Car les airs d’opérettes que reprennent, avec batterie et banjo, Moussu T. e lei Jovents, sont le produit d’une demande du public parisien d’alors. Le bonheur de vivre supposé d’ « Entre Marseille et Toulon » que chantait Alibert, fait rêver le populo parisien en 1936. Et ce rêve lui était alors dessiné par des équipes marseillaises.
A Marseille, ce sont les Revues qui attiraient le public. « Et les auteurs y calaient presque toujours une chanson en occitan, car le public le demandait » rappelle Claudi Barsòtti, auteur d’une étude sur le sujet et grand collectionneur de ces enregistrements.
« Pourquoi ne pas s’y essayer à Paris ? C’est ce que dit Henri Alibert au début des années 1930 ». C’est par cette question que le journaliste, et mémoire de la musique marseillaise, Jacques Bonnadier, explique le succès de l’Opérette dite « marseillaise » dans la présentation qu’il fait du double CD de Moussu T. « Opérette).
Scotto, Alibert, Sarvil...

Les films de Pagnol n’ont pas connu un autre destin. Faits pour plaire aux Parisiens, cette image partielle, voire fausse, sera appropriée, à la génération suivante, par les Marseillais, persuadés de se voir – ou de s’entendre - plus vrais que nature.
Alors que vient faire dans ce pastis Moussu T., dont le credo est de remettre l’occitan et le mode de vie populaire provençal maritime au cœur du projet artistique ?
Le groupe, depuis mi-juillet, donne à entendre ces chansons d’opérettes à Avignon, au Kabarouf (1250 chemin des Canotiers, sur l’ïle de Barthelasse – kabarouf@gmail.com et 06 31 38 39 56) avant que de s’y essayer à La Ciotat le 9 août, à St-Cyr le12 septembre, à Port-de-Bouc le lendemain, et le 19 à Marseille Cité de la Musique).
Entre musiques afro américaine et italienne l'opérette marseillaise ?

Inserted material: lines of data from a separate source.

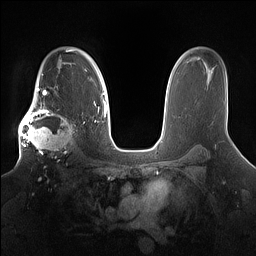
Breast MRI (dynamic contrast-enhanced), one axial slice. Dynamic contrast-enhanced series, time point 2 of 7 at this slice position (early post-contrast). 1.5 T. TE 1.4 ms, TR 5 ms. 1.2 mm slice thickness. 256 × 256 image matrix, field of view 360 × 360 mm. Female patient.
Structures marked on this image (semi-automatic segmentation, software-assisted and operator-edited):
- enhancing-tissue mask used for the functional tumour volume (all voxels passing the contrast-enhancement thresholds inside the analysis volume; usually the tumour): box from (x=18, y=98) to (x=80, y=162) px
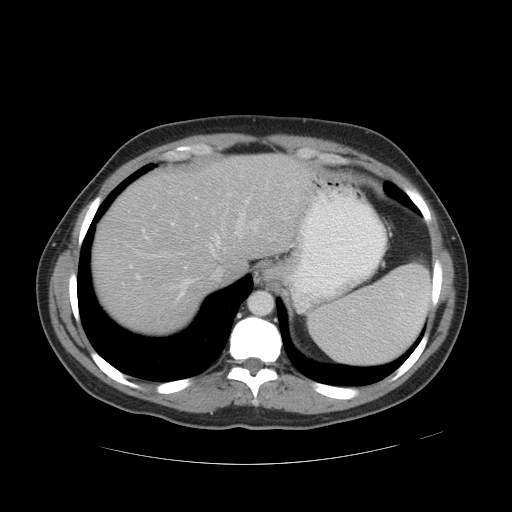
Contrast-enhanced abdominal CT, one axial slice; position 41 of 49 along the scan axis; 120 kVp; intravenous contrast given; soft-tissue window (W 400 / L 40 HU); 5 mm slice thickness; 512 × 512 image matrix. From the clinical record (not read from this slice): patient: male, age 55 years at operation; diagnosis: colorectal cancer liver metastases, imaged before liver resection; multiple liver metastases: yes.
Structures marked on this image (expert manual segmentation):
- hepatic veins: bounding box [x1, y1, x2, y2] px = [145, 193, 260, 303]
- liver: [93, 156, 308, 333]
- planned liver remnant (the part of the liver to remain after resection): [93, 156, 308, 333]
- portal vein (with intrahepatic branches): [129, 175, 268, 279]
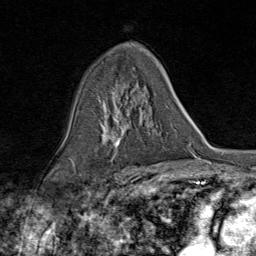
Breast MRI (dynamic contrast-enhanced), one axial slice. Slice 51 of 80 in the series (ordered by position). Cropped to one breast. Dynamic contrast-enhanced series, time point 2 of 9 at this slice position (early post-contrast). 1.5 T. TE 1.8 ms, TR 4.3 ms. 256 × 256 image matrix, field of view 180 × 180 mm. Female patient.
Annotated regions visible in this slice (semi-automatically segmented with operator editing):
- enhancing-tissue mask used for the functional tumour volume (all voxels passing the contrast-enhancement thresholds inside the analysis volume; usually the tumour): bounding box [x1, y1, x2, y2] px = [80, 98, 144, 172]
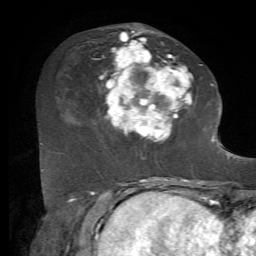
Breast MRI, one axial slice; position 26 of 72 along the scan axis; cropped to one breast; dynamic contrast-enhanced series, time point 2 of 7 at this slice position (early post-contrast); 1.5 T; TE 4.2 ms, TR 8.7 ms; 2.2 mm slice thickness; 256 × 256 image matrix, field of view 180 × 180 mm. Female patient.
Annotated regions visible in this slice (semi-automatically segmented with operator editing):
- enhancing-tissue mask used for the functional tumour volume (all voxels passing the contrast-enhancement thresholds inside the analysis volume; usually the tumour): bounding box [x1, y1, x2, y2] px = [99, 29, 212, 142]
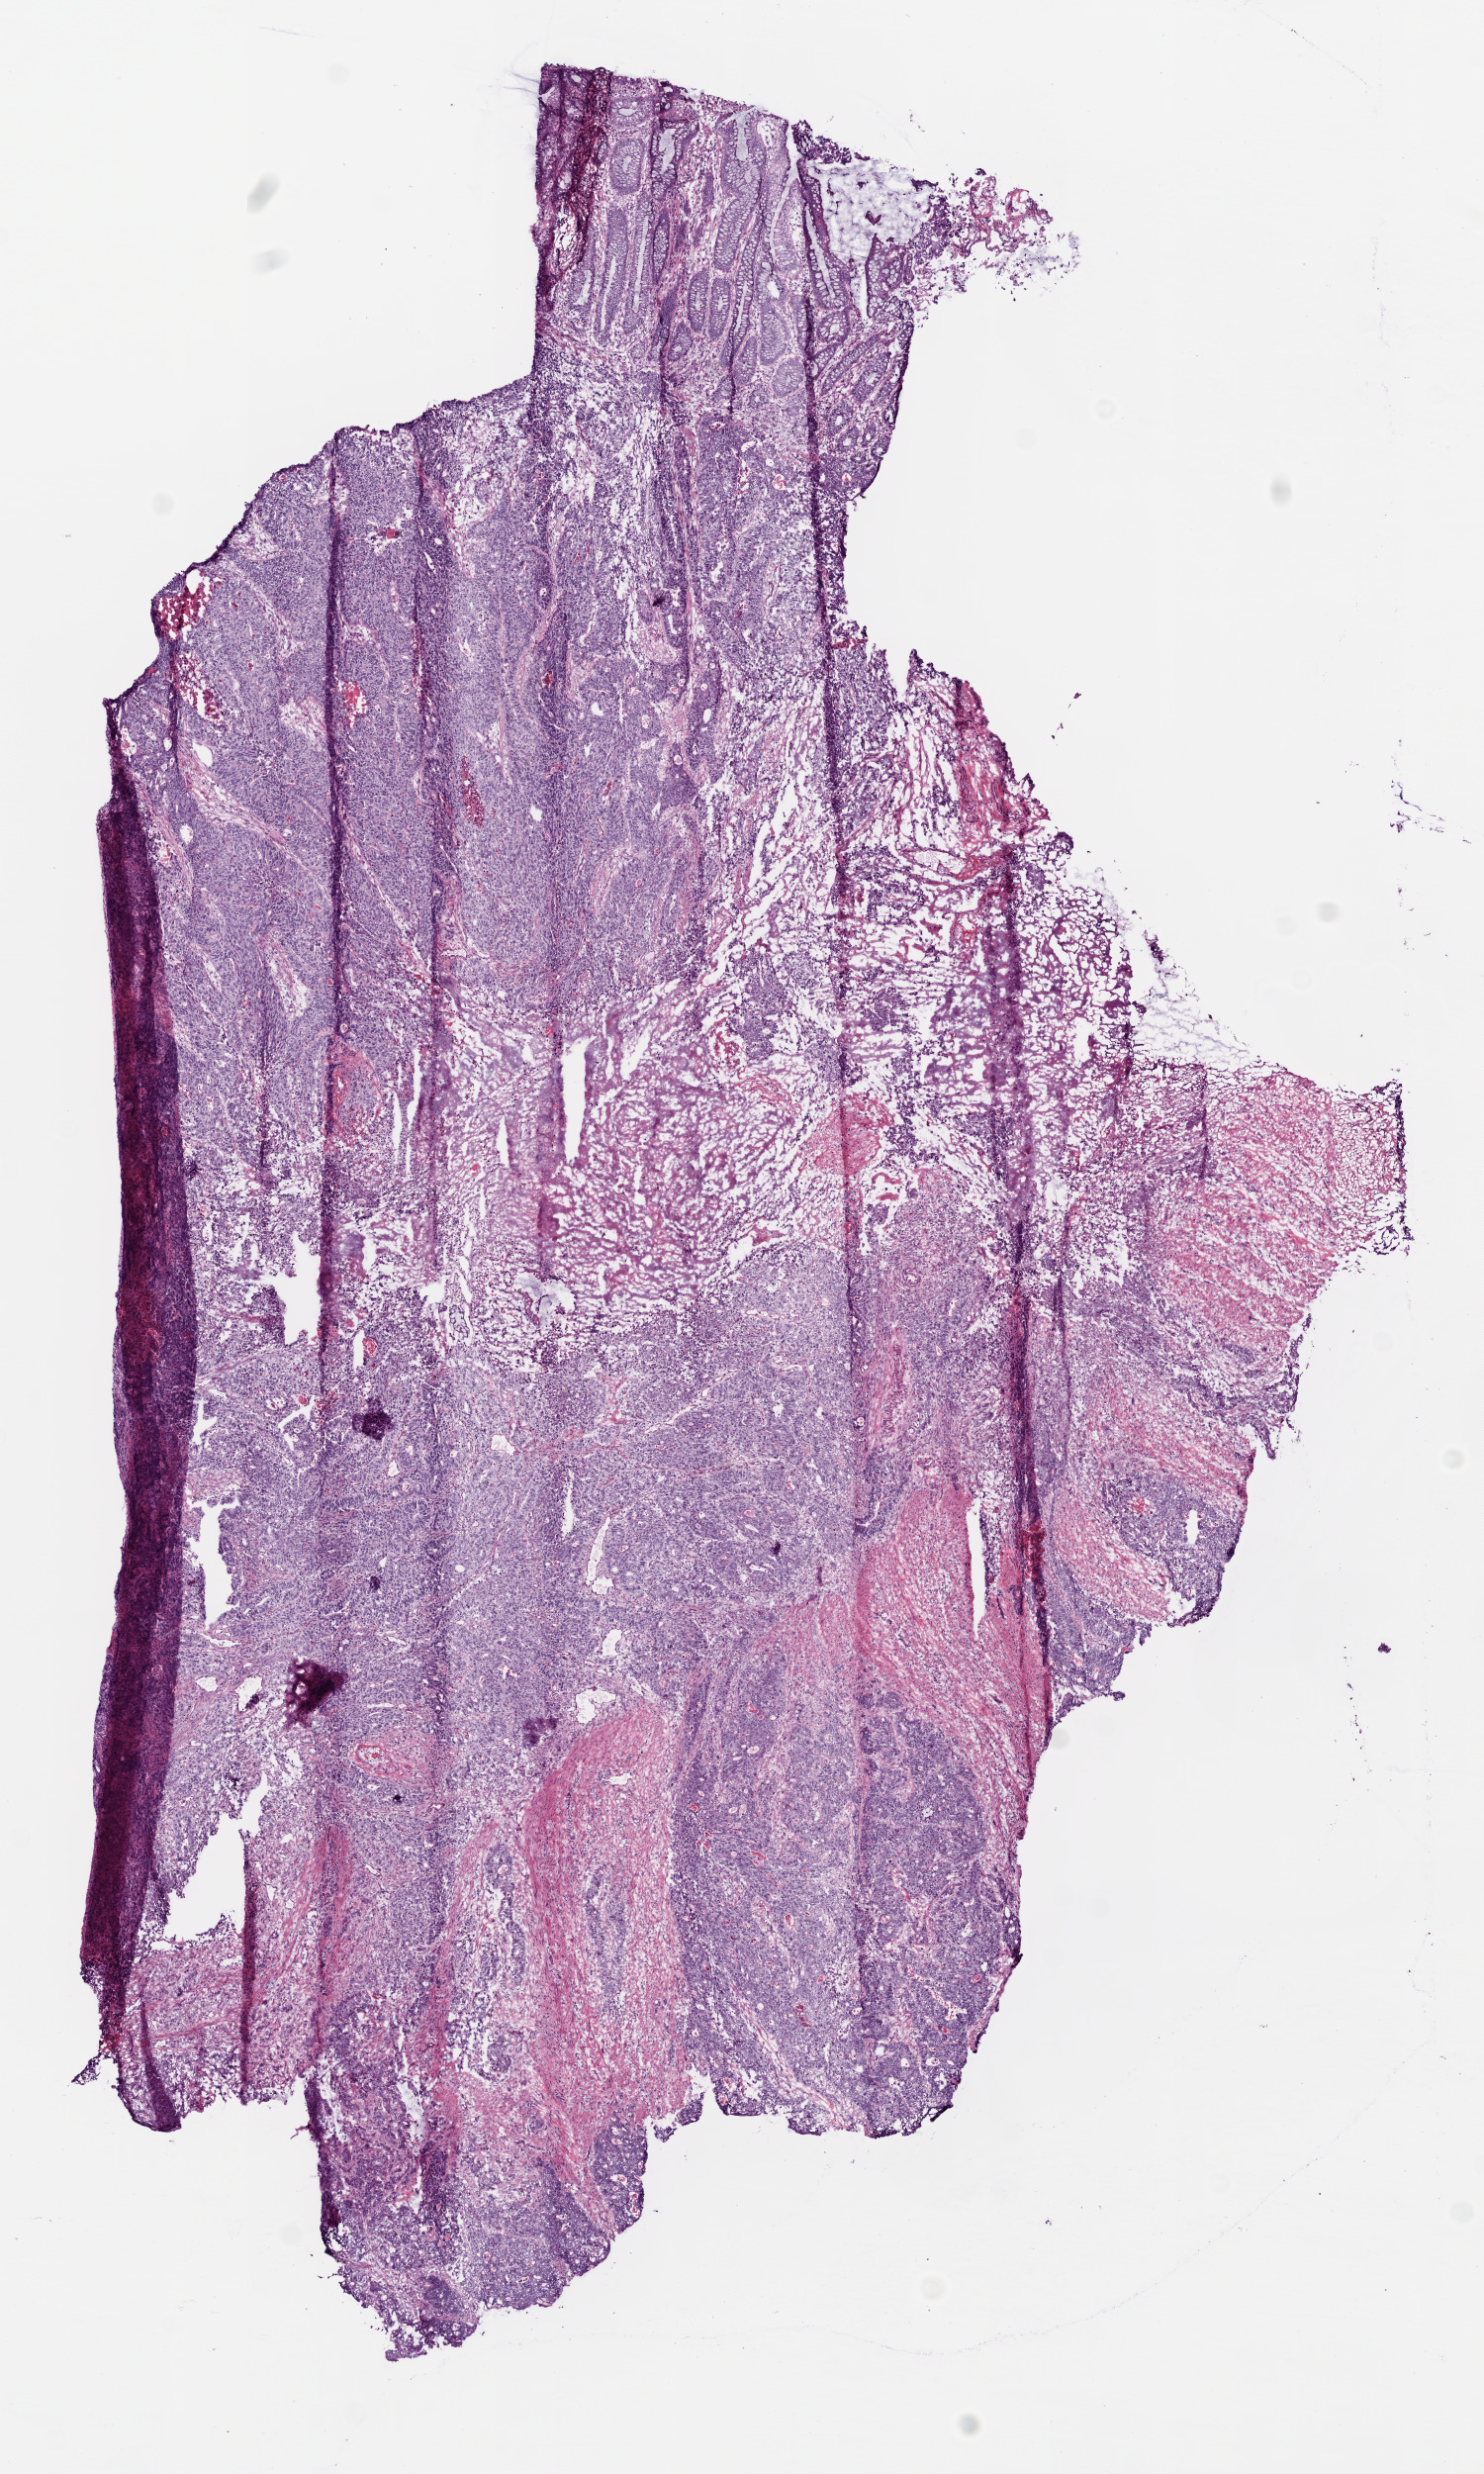
Digitized H&E-stained tissue section (whole slide) — low-resolution overview of the scanned area, about 6.0 x 10.0 mm (from a 20x scan). Frozen section from the bottom of the tissue portion. Primary tumour sample from the rectum. Female patient; age at initial diagnosis 61 years. Composition of this section per pathologist review: tumour cells 65%, tumour nuclei 75%, normal cells 10%, stromal cells 20%, necrosis 5%.
TNM: T3 N2 M0. Diagnosis: Adenocarcinoma, NOS (rectosigmoid junction). AJCC pathologic stage: IIIC (6th edition).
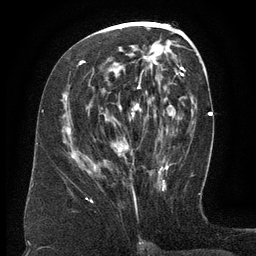
Breast MRI (dynamic contrast-enhanced), one axial slice; slice 64 of 134 in the series (ordered by position); cropped to one breast; dynamic contrast-enhanced series, time point 2 of 6 at this slice position (early post-contrast); 3 T; TE 2.6 ms, TR 5.5 ms; 256 × 256 image matrix, field of view 180 × 180 mm. Female patient.
Annotated regions visible in this slice (semi-automatic segmentation, software-assisted and operator-edited):
- enhancing-tissue mask used for the functional tumour volume (all voxels passing the contrast-enhancement thresholds inside the analysis volume; usually the tumour): bounding box [x1, y1, x2, y2] px = [68, 61, 166, 170]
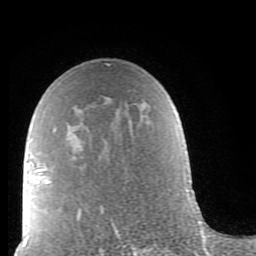
Breast MRI (dynamic contrast-enhanced), one axial slice. Slice 54 of 80 in the series (ordered by position). Cropped to one breast. Dynamic contrast-enhanced series, time point 2 of 9 at this slice position (early post-contrast). 1.5 T. TE 2.6 ms, TR 5.9 ms. 256 × 256 image matrix, field of view 160 × 160 mm. Female patient.
Annotated regions visible in this slice (semi-automatic segmentation, software-assisted and operator-edited):
- enhancing-tissue mask used for the functional tumour volume (all voxels passing the contrast-enhancement thresholds inside the analysis volume; usually the tumour): box from (x=38, y=63) to (x=119, y=238) px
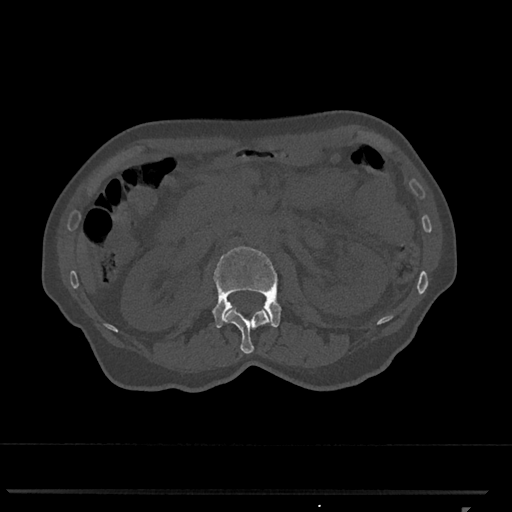
CT including the spine, one axial slice. Slice 366 of 793 in the series (ordered by position). Bone window (W 1800 / L 400 HU). 0.5 mm slice thickness. 512 × 512 image matrix. Female patient, age 62 years. Case-level facts recorded for this patient, not image findings: primary cancer: renal.
Annotated regions visible in this slice (semi-automatically segmented with operator editing):
- L1 vertebra: box from (x=223, y=307) to (x=271, y=354) px
- L2 vertebra: (x=213, y=246)–(x=281, y=328)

« Ce qui nous fait créer c’est l’idée que la rencontre est à la base de nos traditions. La lecture de Banjo (le livre beatnik de Claude McKay, écrit dans les années 1920, ndlr) nous a profondément marqué et nous cherchons les traces de cette rencontre entre musique afro-américaine, chanson napolitaine et marseillaise. »
« L’opérette marseillaise c’est la rencontre avec le jazz, et le choix de nos chansons, dans le répertoire assez énorme de l’opérette marseillaise, a été marqué par ce désir de recherche de ce rêve marseillais. Cette recherche remonte en fait aux fondamentaux de Massilia Sound Systèm. »
Dès la première K7 audio autoproduite du groupe, qu’avait aussi créé Tatou, en 1989, on trouve « Zou un peu d’aïoli ». Et, plus ou moins, chaque CD de Moussu T. rendra hommage à l’œuvre de Scotto. « Forever polida », « A La Ciotat » (Mademoiselle Marseille) ou « A La Ciotat – part.2 » (Home Sweet Home) en sont des exemples.
Tradition marseillaise réappropriée après exposition à Paris...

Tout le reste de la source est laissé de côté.